任务说明 1 ::
根据这篇关于Lucene FST的文章回答：
(a) 简介中说这部分先通透哪种结构的原理和构造方法？
(b) 哪篇文章的第三部分给出了算法的伪码实现？
(c) 按Definition3，确定FSA的核心要义是什么？
任务说明 2 :: 请从这篇关于Lucene FST的文章中照原文抄录一段：从含有“在前面的基础上，初步了解到FSA FST lucene4”的词句开始，到“表示经过一步或多步转移计算。”之后停止。

提供的文本 ::
Lucene&solr 4 实践（5）

2022-05-02 253

版权

本文内容由阿里云实名注册用户自发贡献，版权归原作者所有，阿里云开发者社区不拥有其著作权，亦不承担相应法律责任。具体规则请查看《阿里云开发者社区用户服务协议》和《阿里云开发者社区知识产权保护指引》。如果您发现本社区中有涉嫌抄袭的内容，填写侵权投诉表单进行举报，一经查实，本社区将立刻删除涉嫌侵权内容。

简介： 假期重新把之前在新浪博客里面的文字梳理了下，搬到这里。这部分先通透FST的原理和构造方法，方便理解lucene FST、Builder两个核心对象，从而彻底看清基于图的lucene4索引、查询的发展脉络。至于读懂后有神马用，自个琢磨啊！看懂估计要死伤不少脑细胞哦！

预备知识

索引格式和编码参考链接

http://lucene.apache.org/core/old_versioned_docs/versions/3_5_0/fileformats.html

http://lucene.apache.org/core/4_0_0-ALPHA/

http://kevinma.cn/technology/lucene-4-analysis-data-type/2012-09-12

Lucene4 FST编码

http://lucene.apache.org/core/4_0_0/core/org/apache/lucene/util/packed/PackedInts.html#DEFAULT

在前面的基础上，初步了解到FSA FST lucene4 这些概念。下面进一步讲解。

Direct building of mimimal automation for given list 这篇文章详细的阐述了定义、定理、推理、构造过程。而Direct Construction of minimal acyclic subsequential transducers 第三部分给出了算法的伪码实现。在此2文基础上，转入Lucene FST 包会少一些迷茫。lucene FST 对InputType OutPut 以及FST是否压缩packed 做了泛型化。

Direct building of mimimal automation for given list

Definition1 定义FSA，完全是数学的形式化表达，集合的映射。其中U*这个表示经过一步或多步转移计算。

Definition2 语言定义，这个定义是在Definition1 FSA 元组关系基础上抽象出来的。理解集合的闭包概念。

Definition3 确定FSA 确实有限自动机。核心要义是状态的可达并唯一

Definition4 最小、确定有限自动机。关键定义信息是语言表达一样，就是集合覆盖一样，同时状态个数最少

Theorem5 定理5 最小、确定有限自动机充分必要条件。这是后续证明的依据。

数据 ::
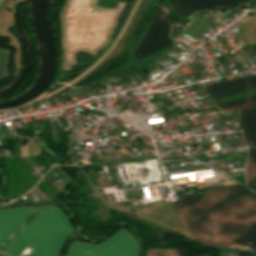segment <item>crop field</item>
Instances as JSON below:
<instances>
[{
    "label": "crop field",
    "mask_w": 256,
    "mask_h": 256,
    "mask_svg": "<svg viewBox=\"0 0 256 256\" xmlns=\"http://www.w3.org/2000/svg\"><path fill=\"white\" fill-rule=\"evenodd\" d=\"M10 50L0 48V79L7 77V65Z\"/></svg>",
    "instance_id": "obj_1"
}]
</instances>
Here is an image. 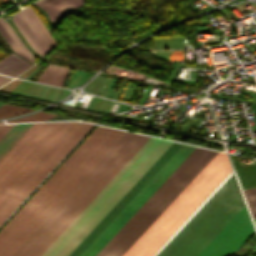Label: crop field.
<instances>
[{
	"mask_svg": "<svg viewBox=\"0 0 256 256\" xmlns=\"http://www.w3.org/2000/svg\"><path fill=\"white\" fill-rule=\"evenodd\" d=\"M92 124H34L0 160V190L24 200ZM0 191V225L22 200Z\"/></svg>",
	"mask_w": 256,
	"mask_h": 256,
	"instance_id": "1",
	"label": "crop field"
},
{
	"mask_svg": "<svg viewBox=\"0 0 256 256\" xmlns=\"http://www.w3.org/2000/svg\"><path fill=\"white\" fill-rule=\"evenodd\" d=\"M124 133L97 126L0 231V256H10Z\"/></svg>",
	"mask_w": 256,
	"mask_h": 256,
	"instance_id": "2",
	"label": "crop field"
},
{
	"mask_svg": "<svg viewBox=\"0 0 256 256\" xmlns=\"http://www.w3.org/2000/svg\"><path fill=\"white\" fill-rule=\"evenodd\" d=\"M149 138L126 132L12 256H40Z\"/></svg>",
	"mask_w": 256,
	"mask_h": 256,
	"instance_id": "3",
	"label": "crop field"
},
{
	"mask_svg": "<svg viewBox=\"0 0 256 256\" xmlns=\"http://www.w3.org/2000/svg\"><path fill=\"white\" fill-rule=\"evenodd\" d=\"M171 143L151 137L41 256H67Z\"/></svg>",
	"mask_w": 256,
	"mask_h": 256,
	"instance_id": "4",
	"label": "crop field"
},
{
	"mask_svg": "<svg viewBox=\"0 0 256 256\" xmlns=\"http://www.w3.org/2000/svg\"><path fill=\"white\" fill-rule=\"evenodd\" d=\"M231 171L218 152L123 256H153Z\"/></svg>",
	"mask_w": 256,
	"mask_h": 256,
	"instance_id": "5",
	"label": "crop field"
},
{
	"mask_svg": "<svg viewBox=\"0 0 256 256\" xmlns=\"http://www.w3.org/2000/svg\"><path fill=\"white\" fill-rule=\"evenodd\" d=\"M216 153L196 147L96 256H122Z\"/></svg>",
	"mask_w": 256,
	"mask_h": 256,
	"instance_id": "6",
	"label": "crop field"
},
{
	"mask_svg": "<svg viewBox=\"0 0 256 256\" xmlns=\"http://www.w3.org/2000/svg\"><path fill=\"white\" fill-rule=\"evenodd\" d=\"M243 205L231 174L156 256H197Z\"/></svg>",
	"mask_w": 256,
	"mask_h": 256,
	"instance_id": "7",
	"label": "crop field"
},
{
	"mask_svg": "<svg viewBox=\"0 0 256 256\" xmlns=\"http://www.w3.org/2000/svg\"><path fill=\"white\" fill-rule=\"evenodd\" d=\"M194 148L182 144L79 256H95Z\"/></svg>",
	"mask_w": 256,
	"mask_h": 256,
	"instance_id": "8",
	"label": "crop field"
},
{
	"mask_svg": "<svg viewBox=\"0 0 256 256\" xmlns=\"http://www.w3.org/2000/svg\"><path fill=\"white\" fill-rule=\"evenodd\" d=\"M254 233L243 206L198 256H227L235 252Z\"/></svg>",
	"mask_w": 256,
	"mask_h": 256,
	"instance_id": "9",
	"label": "crop field"
},
{
	"mask_svg": "<svg viewBox=\"0 0 256 256\" xmlns=\"http://www.w3.org/2000/svg\"><path fill=\"white\" fill-rule=\"evenodd\" d=\"M180 145V143L173 142L68 256H78Z\"/></svg>",
	"mask_w": 256,
	"mask_h": 256,
	"instance_id": "10",
	"label": "crop field"
},
{
	"mask_svg": "<svg viewBox=\"0 0 256 256\" xmlns=\"http://www.w3.org/2000/svg\"><path fill=\"white\" fill-rule=\"evenodd\" d=\"M11 20L36 52L43 56L51 50L23 10L13 15Z\"/></svg>",
	"mask_w": 256,
	"mask_h": 256,
	"instance_id": "11",
	"label": "crop field"
},
{
	"mask_svg": "<svg viewBox=\"0 0 256 256\" xmlns=\"http://www.w3.org/2000/svg\"><path fill=\"white\" fill-rule=\"evenodd\" d=\"M0 34L16 54L33 63V55L26 49L9 24L3 20L2 16L0 17Z\"/></svg>",
	"mask_w": 256,
	"mask_h": 256,
	"instance_id": "12",
	"label": "crop field"
},
{
	"mask_svg": "<svg viewBox=\"0 0 256 256\" xmlns=\"http://www.w3.org/2000/svg\"><path fill=\"white\" fill-rule=\"evenodd\" d=\"M85 3V0H51L40 7L44 8L50 16V21L53 24L63 14L65 8H76Z\"/></svg>",
	"mask_w": 256,
	"mask_h": 256,
	"instance_id": "13",
	"label": "crop field"
},
{
	"mask_svg": "<svg viewBox=\"0 0 256 256\" xmlns=\"http://www.w3.org/2000/svg\"><path fill=\"white\" fill-rule=\"evenodd\" d=\"M30 66L27 61L11 53L0 61V73L15 77Z\"/></svg>",
	"mask_w": 256,
	"mask_h": 256,
	"instance_id": "14",
	"label": "crop field"
},
{
	"mask_svg": "<svg viewBox=\"0 0 256 256\" xmlns=\"http://www.w3.org/2000/svg\"><path fill=\"white\" fill-rule=\"evenodd\" d=\"M230 155V154H229ZM231 159H238L237 156L230 155ZM236 169L242 189L256 188V164L240 167L238 160H232Z\"/></svg>",
	"mask_w": 256,
	"mask_h": 256,
	"instance_id": "15",
	"label": "crop field"
},
{
	"mask_svg": "<svg viewBox=\"0 0 256 256\" xmlns=\"http://www.w3.org/2000/svg\"><path fill=\"white\" fill-rule=\"evenodd\" d=\"M33 124L14 125L0 140V159L25 134Z\"/></svg>",
	"mask_w": 256,
	"mask_h": 256,
	"instance_id": "16",
	"label": "crop field"
},
{
	"mask_svg": "<svg viewBox=\"0 0 256 256\" xmlns=\"http://www.w3.org/2000/svg\"><path fill=\"white\" fill-rule=\"evenodd\" d=\"M69 70V68L50 64L47 66L37 81L61 87Z\"/></svg>",
	"mask_w": 256,
	"mask_h": 256,
	"instance_id": "17",
	"label": "crop field"
},
{
	"mask_svg": "<svg viewBox=\"0 0 256 256\" xmlns=\"http://www.w3.org/2000/svg\"><path fill=\"white\" fill-rule=\"evenodd\" d=\"M23 10L38 29L40 34L43 36L48 45L51 47V49L58 45L48 30L45 28V26L42 24V22L39 20V18L36 16V14L33 12V10L30 8V6Z\"/></svg>",
	"mask_w": 256,
	"mask_h": 256,
	"instance_id": "18",
	"label": "crop field"
},
{
	"mask_svg": "<svg viewBox=\"0 0 256 256\" xmlns=\"http://www.w3.org/2000/svg\"><path fill=\"white\" fill-rule=\"evenodd\" d=\"M30 111L33 110L6 104L0 108V118L18 115Z\"/></svg>",
	"mask_w": 256,
	"mask_h": 256,
	"instance_id": "19",
	"label": "crop field"
},
{
	"mask_svg": "<svg viewBox=\"0 0 256 256\" xmlns=\"http://www.w3.org/2000/svg\"><path fill=\"white\" fill-rule=\"evenodd\" d=\"M254 218H256V189L243 191Z\"/></svg>",
	"mask_w": 256,
	"mask_h": 256,
	"instance_id": "20",
	"label": "crop field"
},
{
	"mask_svg": "<svg viewBox=\"0 0 256 256\" xmlns=\"http://www.w3.org/2000/svg\"><path fill=\"white\" fill-rule=\"evenodd\" d=\"M54 116L53 114H47L44 112H39L37 114L29 115L24 118L15 119V120H9L6 122H15V121H36V120H46L50 117Z\"/></svg>",
	"mask_w": 256,
	"mask_h": 256,
	"instance_id": "21",
	"label": "crop field"
},
{
	"mask_svg": "<svg viewBox=\"0 0 256 256\" xmlns=\"http://www.w3.org/2000/svg\"><path fill=\"white\" fill-rule=\"evenodd\" d=\"M21 82V80L15 79L9 83H7L6 85L2 86L0 88V90H4V91H8L10 92L15 86H17L19 83Z\"/></svg>",
	"mask_w": 256,
	"mask_h": 256,
	"instance_id": "22",
	"label": "crop field"
},
{
	"mask_svg": "<svg viewBox=\"0 0 256 256\" xmlns=\"http://www.w3.org/2000/svg\"><path fill=\"white\" fill-rule=\"evenodd\" d=\"M37 67V65L31 67L30 69H28L27 71H25L24 73H22L21 75H19L18 77L24 78L26 77L28 74H30L35 68Z\"/></svg>",
	"mask_w": 256,
	"mask_h": 256,
	"instance_id": "23",
	"label": "crop field"
},
{
	"mask_svg": "<svg viewBox=\"0 0 256 256\" xmlns=\"http://www.w3.org/2000/svg\"><path fill=\"white\" fill-rule=\"evenodd\" d=\"M12 78H8L5 76H1L0 75V86L3 85L4 83L8 82L9 80H11Z\"/></svg>",
	"mask_w": 256,
	"mask_h": 256,
	"instance_id": "24",
	"label": "crop field"
},
{
	"mask_svg": "<svg viewBox=\"0 0 256 256\" xmlns=\"http://www.w3.org/2000/svg\"><path fill=\"white\" fill-rule=\"evenodd\" d=\"M47 1H49V0H38L35 3L39 6V5H41V4H43V3L47 2Z\"/></svg>",
	"mask_w": 256,
	"mask_h": 256,
	"instance_id": "25",
	"label": "crop field"
},
{
	"mask_svg": "<svg viewBox=\"0 0 256 256\" xmlns=\"http://www.w3.org/2000/svg\"><path fill=\"white\" fill-rule=\"evenodd\" d=\"M4 105L3 103H0V106Z\"/></svg>",
	"mask_w": 256,
	"mask_h": 256,
	"instance_id": "26",
	"label": "crop field"
},
{
	"mask_svg": "<svg viewBox=\"0 0 256 256\" xmlns=\"http://www.w3.org/2000/svg\"><path fill=\"white\" fill-rule=\"evenodd\" d=\"M255 220V223H256V219H254Z\"/></svg>",
	"mask_w": 256,
	"mask_h": 256,
	"instance_id": "27",
	"label": "crop field"
},
{
	"mask_svg": "<svg viewBox=\"0 0 256 256\" xmlns=\"http://www.w3.org/2000/svg\"><path fill=\"white\" fill-rule=\"evenodd\" d=\"M0 123H3V122H0Z\"/></svg>",
	"mask_w": 256,
	"mask_h": 256,
	"instance_id": "28",
	"label": "crop field"
}]
</instances>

回答 1 ::
(a) FST
(b) Direct Construction of minimal acyclic subsequential transducers
(c) 状态的可达并唯一

回答 2 ::
在前面的基础上，初步了解到FSA FST lucene4 这些概念。下面进一步讲解。

Direct building of mimimal automation for given list 这篇文章详细的阐述了定义、定理、推理、构造过程。而Direct Construction of minimal acyclic subsequential transducers 第三部分给出了算法的伪码实现。在此2文基础上，转入Lucene FST 包会少一些迷茫。lucene FST 对InputType OutPut 以及FST是否压缩packed 做了泛型化。

Direct building of mimimal automation for given list

Definition1 定义FSA，完全是数学的形式化表达，集合的映射。其中U*这个表示经过一步或多步转移计算。